We used to provide an individual 150-gallon or 300-gallon Rubbermaid water tank in each corral, with each tank equipped with its own 1500-watt heater to prevent them from freezing in winter. Come October, when we plugged those heaters in, our power bill would jump immediately to over $1,000 a month and stay there until spring. These Ritchie automatic waterers are well-insulated, designed for cold-climate use, and take advantage of ground heat through a thermal tube to keep the water from freezing. They use only a 250-watt heater, and we found we only needed to turn them on when the temperature dropped to the single-digits. Now that's insulated!
Most of the units we installed are doubles, like the one Laddie is
drinking from, so we could put one side in one corral and the other
side in the adjoining corral. Because of our corral configuration, we
were able to replace nine Rubbermaid tanks with six of these automatic
waterers.
We ended up decreasing our energy load from 13,500 watts running full-time throughout the winter to 1,500 watts during only really cold weather. In effect, we now use as much power to heat all six of the automatic waterers as it took us to heat a single Rubbermaid tank.

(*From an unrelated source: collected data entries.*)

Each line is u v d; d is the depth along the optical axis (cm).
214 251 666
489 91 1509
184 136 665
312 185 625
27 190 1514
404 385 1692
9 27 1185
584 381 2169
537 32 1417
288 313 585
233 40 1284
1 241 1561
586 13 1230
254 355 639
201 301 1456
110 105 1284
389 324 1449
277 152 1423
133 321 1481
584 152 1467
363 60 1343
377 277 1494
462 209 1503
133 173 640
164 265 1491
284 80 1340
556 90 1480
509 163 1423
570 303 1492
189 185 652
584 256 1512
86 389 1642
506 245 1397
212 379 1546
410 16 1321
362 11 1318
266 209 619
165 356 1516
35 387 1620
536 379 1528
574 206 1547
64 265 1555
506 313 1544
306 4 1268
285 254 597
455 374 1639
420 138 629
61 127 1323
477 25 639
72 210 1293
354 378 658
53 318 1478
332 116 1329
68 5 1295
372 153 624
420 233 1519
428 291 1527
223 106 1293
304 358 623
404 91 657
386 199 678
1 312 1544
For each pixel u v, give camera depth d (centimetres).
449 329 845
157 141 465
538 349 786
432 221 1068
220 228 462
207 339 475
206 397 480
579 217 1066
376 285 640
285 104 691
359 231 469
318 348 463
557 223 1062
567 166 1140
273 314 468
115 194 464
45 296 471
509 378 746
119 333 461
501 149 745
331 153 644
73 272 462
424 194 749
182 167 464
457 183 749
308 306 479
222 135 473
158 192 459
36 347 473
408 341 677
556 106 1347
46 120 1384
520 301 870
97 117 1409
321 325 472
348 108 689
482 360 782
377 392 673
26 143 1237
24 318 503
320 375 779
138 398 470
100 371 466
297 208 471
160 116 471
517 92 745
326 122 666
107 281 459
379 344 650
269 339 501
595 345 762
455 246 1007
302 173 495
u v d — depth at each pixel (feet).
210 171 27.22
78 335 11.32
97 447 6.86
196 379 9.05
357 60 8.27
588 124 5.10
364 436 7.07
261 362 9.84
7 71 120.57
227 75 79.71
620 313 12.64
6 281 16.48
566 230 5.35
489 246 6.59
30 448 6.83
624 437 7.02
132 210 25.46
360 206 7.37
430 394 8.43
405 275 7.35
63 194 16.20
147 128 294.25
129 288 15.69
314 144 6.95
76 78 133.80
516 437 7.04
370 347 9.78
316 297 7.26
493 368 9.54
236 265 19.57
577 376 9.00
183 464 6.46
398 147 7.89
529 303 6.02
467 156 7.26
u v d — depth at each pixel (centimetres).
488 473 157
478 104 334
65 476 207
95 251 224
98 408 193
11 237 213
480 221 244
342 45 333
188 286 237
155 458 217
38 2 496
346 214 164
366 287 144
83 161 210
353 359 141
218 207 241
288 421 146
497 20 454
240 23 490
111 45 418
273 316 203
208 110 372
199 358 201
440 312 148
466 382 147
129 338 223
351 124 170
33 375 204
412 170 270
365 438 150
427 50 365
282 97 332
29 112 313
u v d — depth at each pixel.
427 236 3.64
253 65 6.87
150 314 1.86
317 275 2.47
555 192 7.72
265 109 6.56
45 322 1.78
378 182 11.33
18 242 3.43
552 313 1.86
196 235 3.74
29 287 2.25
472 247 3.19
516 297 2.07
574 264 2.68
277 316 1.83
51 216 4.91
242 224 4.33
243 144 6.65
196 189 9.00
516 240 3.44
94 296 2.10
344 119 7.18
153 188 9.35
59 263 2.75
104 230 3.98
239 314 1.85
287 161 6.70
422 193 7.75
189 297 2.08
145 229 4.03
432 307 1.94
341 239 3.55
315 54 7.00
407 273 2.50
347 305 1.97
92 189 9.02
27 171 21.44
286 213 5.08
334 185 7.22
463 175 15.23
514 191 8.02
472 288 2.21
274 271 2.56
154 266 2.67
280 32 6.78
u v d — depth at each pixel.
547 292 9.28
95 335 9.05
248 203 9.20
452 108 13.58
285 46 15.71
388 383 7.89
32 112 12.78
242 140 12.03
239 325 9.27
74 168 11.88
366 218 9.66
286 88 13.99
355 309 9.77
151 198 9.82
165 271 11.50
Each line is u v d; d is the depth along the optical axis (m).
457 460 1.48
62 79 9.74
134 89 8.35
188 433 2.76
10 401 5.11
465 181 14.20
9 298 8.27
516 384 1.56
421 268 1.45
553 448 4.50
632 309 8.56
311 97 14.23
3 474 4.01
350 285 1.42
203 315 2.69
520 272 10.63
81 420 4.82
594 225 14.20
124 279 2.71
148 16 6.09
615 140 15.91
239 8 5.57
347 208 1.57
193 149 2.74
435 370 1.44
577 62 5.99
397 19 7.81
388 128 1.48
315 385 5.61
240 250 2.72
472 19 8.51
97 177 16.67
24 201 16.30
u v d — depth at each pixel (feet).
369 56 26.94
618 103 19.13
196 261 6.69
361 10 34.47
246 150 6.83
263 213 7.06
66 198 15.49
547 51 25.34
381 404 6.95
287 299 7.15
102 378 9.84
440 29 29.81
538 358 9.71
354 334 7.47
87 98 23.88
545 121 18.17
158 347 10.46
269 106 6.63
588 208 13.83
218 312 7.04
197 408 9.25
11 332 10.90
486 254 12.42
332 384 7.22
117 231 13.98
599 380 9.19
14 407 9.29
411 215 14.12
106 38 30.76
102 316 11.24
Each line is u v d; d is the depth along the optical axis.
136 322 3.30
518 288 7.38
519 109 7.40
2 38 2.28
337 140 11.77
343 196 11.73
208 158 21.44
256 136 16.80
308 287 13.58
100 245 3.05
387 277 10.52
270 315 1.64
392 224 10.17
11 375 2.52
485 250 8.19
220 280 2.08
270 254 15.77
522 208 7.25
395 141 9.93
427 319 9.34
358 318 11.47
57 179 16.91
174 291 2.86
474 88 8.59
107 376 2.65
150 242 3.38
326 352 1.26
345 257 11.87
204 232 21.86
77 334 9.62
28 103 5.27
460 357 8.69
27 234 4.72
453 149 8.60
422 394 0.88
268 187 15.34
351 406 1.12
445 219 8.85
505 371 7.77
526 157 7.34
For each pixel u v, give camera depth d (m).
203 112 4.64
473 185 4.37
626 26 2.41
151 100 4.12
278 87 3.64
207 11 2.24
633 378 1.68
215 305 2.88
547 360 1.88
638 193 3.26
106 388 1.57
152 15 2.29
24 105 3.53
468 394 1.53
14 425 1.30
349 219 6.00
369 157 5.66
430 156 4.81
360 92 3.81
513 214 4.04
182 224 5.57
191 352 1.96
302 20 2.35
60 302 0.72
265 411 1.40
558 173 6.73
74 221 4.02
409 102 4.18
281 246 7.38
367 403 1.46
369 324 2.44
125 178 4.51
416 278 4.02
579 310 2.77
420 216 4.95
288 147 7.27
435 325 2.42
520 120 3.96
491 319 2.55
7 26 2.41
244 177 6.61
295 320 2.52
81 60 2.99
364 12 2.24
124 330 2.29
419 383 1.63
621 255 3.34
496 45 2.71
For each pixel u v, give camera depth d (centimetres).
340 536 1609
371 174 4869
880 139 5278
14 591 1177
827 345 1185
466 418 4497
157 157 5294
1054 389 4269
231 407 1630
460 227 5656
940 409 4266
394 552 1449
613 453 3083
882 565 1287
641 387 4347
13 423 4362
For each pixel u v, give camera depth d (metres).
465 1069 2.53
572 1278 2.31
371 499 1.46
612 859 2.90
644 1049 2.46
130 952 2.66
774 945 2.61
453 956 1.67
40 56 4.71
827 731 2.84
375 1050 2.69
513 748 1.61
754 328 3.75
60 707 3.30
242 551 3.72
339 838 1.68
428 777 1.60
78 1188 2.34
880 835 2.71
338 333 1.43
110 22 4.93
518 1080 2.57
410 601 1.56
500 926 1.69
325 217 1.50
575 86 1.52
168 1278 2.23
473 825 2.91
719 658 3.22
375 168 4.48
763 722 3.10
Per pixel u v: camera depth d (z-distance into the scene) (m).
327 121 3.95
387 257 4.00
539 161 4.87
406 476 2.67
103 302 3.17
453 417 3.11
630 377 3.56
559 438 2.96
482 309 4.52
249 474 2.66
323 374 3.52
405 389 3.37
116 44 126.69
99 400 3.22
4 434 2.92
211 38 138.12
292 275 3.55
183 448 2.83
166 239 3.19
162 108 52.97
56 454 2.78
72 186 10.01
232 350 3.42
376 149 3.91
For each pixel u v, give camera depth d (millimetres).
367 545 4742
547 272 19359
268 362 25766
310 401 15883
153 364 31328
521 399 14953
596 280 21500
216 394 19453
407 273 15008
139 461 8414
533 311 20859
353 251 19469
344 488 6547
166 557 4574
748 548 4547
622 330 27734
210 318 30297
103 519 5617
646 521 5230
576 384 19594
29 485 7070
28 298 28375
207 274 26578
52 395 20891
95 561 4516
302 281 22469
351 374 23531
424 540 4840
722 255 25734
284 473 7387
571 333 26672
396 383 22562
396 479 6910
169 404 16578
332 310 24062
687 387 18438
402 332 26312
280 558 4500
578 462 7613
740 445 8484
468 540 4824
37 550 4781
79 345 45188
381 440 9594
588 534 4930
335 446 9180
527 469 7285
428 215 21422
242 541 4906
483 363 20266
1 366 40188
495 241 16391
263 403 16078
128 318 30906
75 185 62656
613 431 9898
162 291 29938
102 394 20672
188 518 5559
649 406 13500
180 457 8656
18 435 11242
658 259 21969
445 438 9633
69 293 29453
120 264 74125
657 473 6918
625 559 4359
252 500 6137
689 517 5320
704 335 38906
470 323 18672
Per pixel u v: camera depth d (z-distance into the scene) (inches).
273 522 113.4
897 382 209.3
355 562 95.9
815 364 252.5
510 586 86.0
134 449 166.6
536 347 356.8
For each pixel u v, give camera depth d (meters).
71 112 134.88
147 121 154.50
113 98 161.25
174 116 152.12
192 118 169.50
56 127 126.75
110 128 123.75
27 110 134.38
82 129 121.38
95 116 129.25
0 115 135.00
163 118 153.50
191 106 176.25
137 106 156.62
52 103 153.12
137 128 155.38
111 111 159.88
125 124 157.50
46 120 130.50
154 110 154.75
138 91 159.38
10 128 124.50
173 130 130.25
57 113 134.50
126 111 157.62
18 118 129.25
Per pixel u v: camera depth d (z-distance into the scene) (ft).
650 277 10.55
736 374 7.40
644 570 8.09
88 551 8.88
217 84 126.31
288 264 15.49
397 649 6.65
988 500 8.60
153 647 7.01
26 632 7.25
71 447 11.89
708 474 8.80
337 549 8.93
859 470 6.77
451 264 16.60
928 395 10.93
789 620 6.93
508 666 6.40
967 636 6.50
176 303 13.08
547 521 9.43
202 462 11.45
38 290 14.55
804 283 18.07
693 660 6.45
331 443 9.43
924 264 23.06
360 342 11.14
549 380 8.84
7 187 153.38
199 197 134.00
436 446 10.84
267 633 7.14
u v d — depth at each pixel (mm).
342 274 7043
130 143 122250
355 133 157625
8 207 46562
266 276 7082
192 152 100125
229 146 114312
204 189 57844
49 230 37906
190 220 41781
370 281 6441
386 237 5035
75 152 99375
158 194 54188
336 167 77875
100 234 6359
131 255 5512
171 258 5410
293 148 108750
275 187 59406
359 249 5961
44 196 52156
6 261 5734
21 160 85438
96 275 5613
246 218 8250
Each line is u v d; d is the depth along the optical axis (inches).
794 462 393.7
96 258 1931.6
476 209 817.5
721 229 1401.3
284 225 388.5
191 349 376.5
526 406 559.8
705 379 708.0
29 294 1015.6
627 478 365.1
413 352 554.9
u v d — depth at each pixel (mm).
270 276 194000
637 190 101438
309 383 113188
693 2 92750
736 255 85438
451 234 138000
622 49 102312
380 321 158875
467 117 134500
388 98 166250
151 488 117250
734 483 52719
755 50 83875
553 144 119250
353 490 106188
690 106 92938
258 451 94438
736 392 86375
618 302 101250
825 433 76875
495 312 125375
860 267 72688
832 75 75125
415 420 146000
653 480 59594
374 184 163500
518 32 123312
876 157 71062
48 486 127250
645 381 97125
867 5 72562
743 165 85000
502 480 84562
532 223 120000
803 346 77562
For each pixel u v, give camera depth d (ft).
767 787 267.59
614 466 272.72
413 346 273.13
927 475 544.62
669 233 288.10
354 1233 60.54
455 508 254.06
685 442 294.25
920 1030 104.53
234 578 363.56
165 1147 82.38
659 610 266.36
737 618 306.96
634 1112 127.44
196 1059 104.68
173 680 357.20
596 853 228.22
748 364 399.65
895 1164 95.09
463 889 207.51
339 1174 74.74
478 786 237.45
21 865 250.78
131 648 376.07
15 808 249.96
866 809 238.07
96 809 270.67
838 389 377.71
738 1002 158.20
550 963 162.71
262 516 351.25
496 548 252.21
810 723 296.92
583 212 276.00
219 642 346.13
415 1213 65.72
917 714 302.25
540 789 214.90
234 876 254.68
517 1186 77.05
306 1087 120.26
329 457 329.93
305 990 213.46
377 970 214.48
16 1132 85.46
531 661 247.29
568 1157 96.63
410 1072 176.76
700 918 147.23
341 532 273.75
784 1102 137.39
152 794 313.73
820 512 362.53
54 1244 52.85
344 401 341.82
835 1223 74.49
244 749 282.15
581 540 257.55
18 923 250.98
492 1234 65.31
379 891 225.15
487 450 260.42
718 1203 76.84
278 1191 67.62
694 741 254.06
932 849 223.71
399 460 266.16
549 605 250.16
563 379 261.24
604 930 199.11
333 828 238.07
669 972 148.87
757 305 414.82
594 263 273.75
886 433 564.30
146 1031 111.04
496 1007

It would take on average about 4 hours to clean and fill all the water tanks, usually at least twice a week, and that meant we were dragging hoses around in sub-zero weather, having to keep the water running as we went from tank to tank or the hoses would instantly freeze up. It was without a doubt the coldest, most physically uncomfortable, most time-consuming job on the ranch.
These waterers are filled through a pressure tank system, and each unit has a float valve so they always remain filled to the right level. (Yep, just like a toilet.) There's a plastic "bubble" the horses push down with their mouths and then the water comes up for them to drink. We weren't sure at first how the blind horses would do with this, since they couldn't see how it worked. But we didn't need to worry. All we had to do was walk each horse up to a waterer, push the bubble down and splash our hand in the water, and they figured it out.
Yesterday, a shut-off valve broke on the water supply line to Laddie's waterer -- a brass fitting that's never supposed to break, of course, but will on a Sunday morning! Yes, it's the shut-off valve that broke, so we had to shut down the entire system to keep Laddie's unit from flooding out. We'd turn it on periodically to refill the other waterers, and meanwhile Laddie and his pal blind Shasta had access to water buckets in their stalls. But we'd never seen so many horses interested in their automatic waterers until we had to shut them off yesterday! We'd know it was time to turn the system on briefly to refill because we could hear the horses knocking their bubbles around.